Herbert Murrill’s Sonata is not the long and serious work one would expect as a contrast to the more light-hearted sonatinas previously heard. No, this is the shortest composition on this disc – bar Rubbra’s Passacaglia – and, truth to tell, it is so charming and uplifting that we just have to wait for some minutes and listen. The steak is too hot anyway! A delicate first movement, a light and airy and swift-moving second movement, nervously fluttering, a calm and beautiful third movement with a feeling of folk-song, though the liner-notes refer to plainchant. There we are. The concluding gigue-like Allegro non troppo, only 1:13, is a signal to start eating.

And there, I’m afraid, interest wavers a bit when we reach Walter Leigh’s Sonatina, maybe due to the juicy sirloin and the aroma of the claret, but we do appreciate, anyway, the contemplative Larghetto, which seems to be the musical centre of this piece. Leigh, I remember to tell my wife, wrote this music in 1939 but it was not performed in the November recital. It was published in 1944 but then Leigh was already dead, having been killed in action in North Africa in 1942. We do, however, appreciate Rubbra’s Passacaglia from 1962. It’s rhythmically and harmonically the boldest of these compositions and a splendid intellectual repose. Then it’s time for a second helping, accompanied by Berkeley’s Sonatina, that pioneering work from 1939. A disciple of Nadia Boulanger, Berkeley was rather French in style. The piece boasts a central Adagio that glides nobly and gently and is followed by an elegant Allegro moderato, rather in the Poulenc mould.

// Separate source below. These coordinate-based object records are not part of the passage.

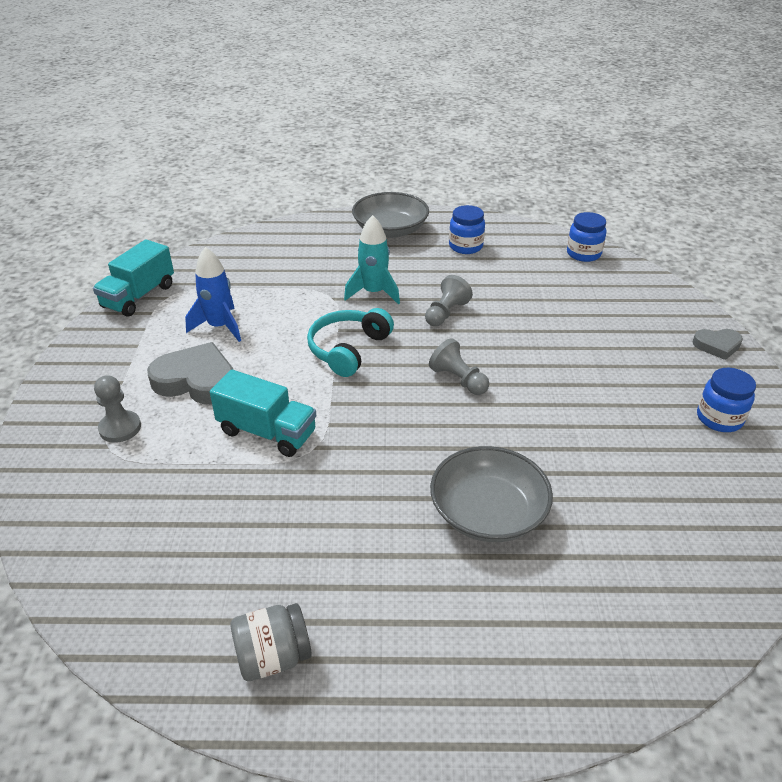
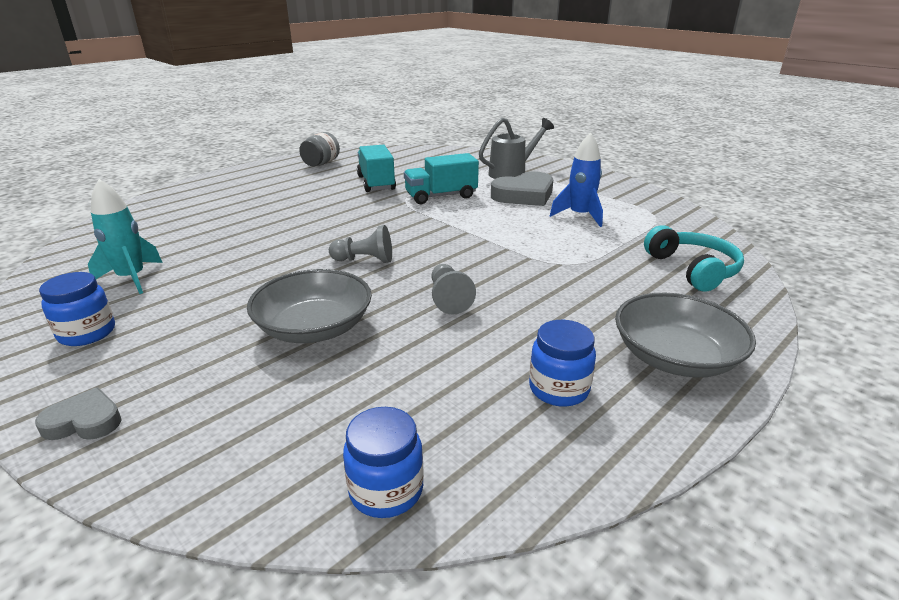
camera: 135 degrees right, 10 degrees down
(120, 428) = (512, 173): grey pawn -> grey watering can
(139, 296) = (666, 206): turquoise truck -> turquoise truck (376, 183)
(348, 349) = (475, 241): turquoise headphones -> turquoise headphones (692, 269)
(374, 293) = (539, 283): turquoise rocket -> turquoise rocket (132, 278)
(488, 512) = (267, 217): grey bowl -> grey bowl (314, 327)
(717, 346) = (84, 421): grey heart -> grey heart turned 45 degrees clockwise

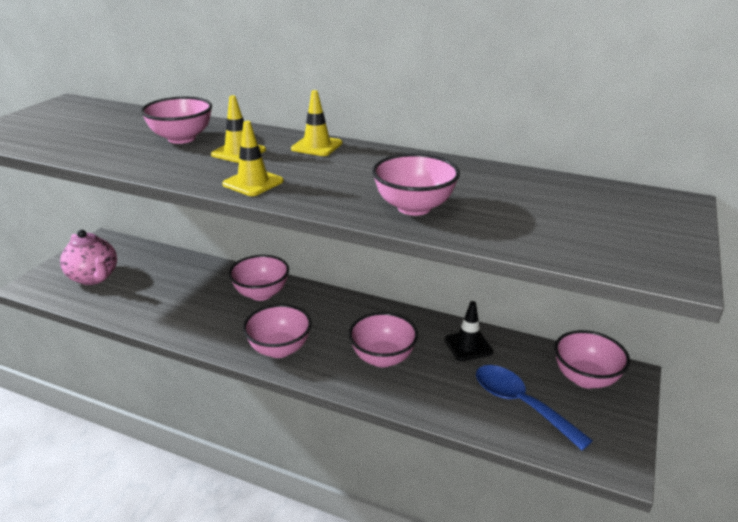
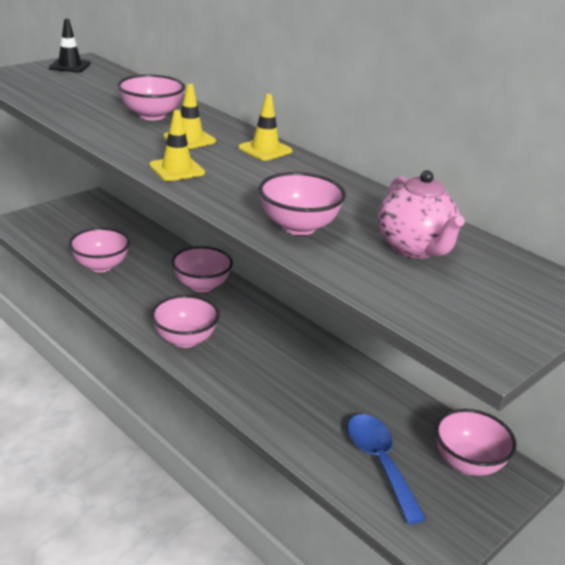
camera: 20 degrees right, 0 degrees up
(94, 277) = (67, 230): pink teapot -> pink teapot (415, 248)
(382, 358) = (274, 377): pink bowl -> pink bowl (101, 266)
(468, 346) = (367, 393): black traffic cone -> black traffic cone (70, 66)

End of disc and end of dinner. No, not quite. There is dessert to follow but it is normally accompanied by the sounds of silence.

Songs of Yesterday is a valuable document and a tribute to one of the great instrumentalists of the 20th century. The compositions may not be barnstormers – well, Rubbra’s Passacaglia has those extra ingredients that make you sit up, but the rest is highly attractive and the playing is superb. Fans of recorder music will want the disc, no doubt, but those who still regard the recorder as a beginners’ instrument before changing over to ‘real’ instruments should definitely hear this and presumably many will revise their opinion.

Göran Forsling

Those who still regard the recorder as a beginners’ instrument should definitely hear this and many will revise their opinion.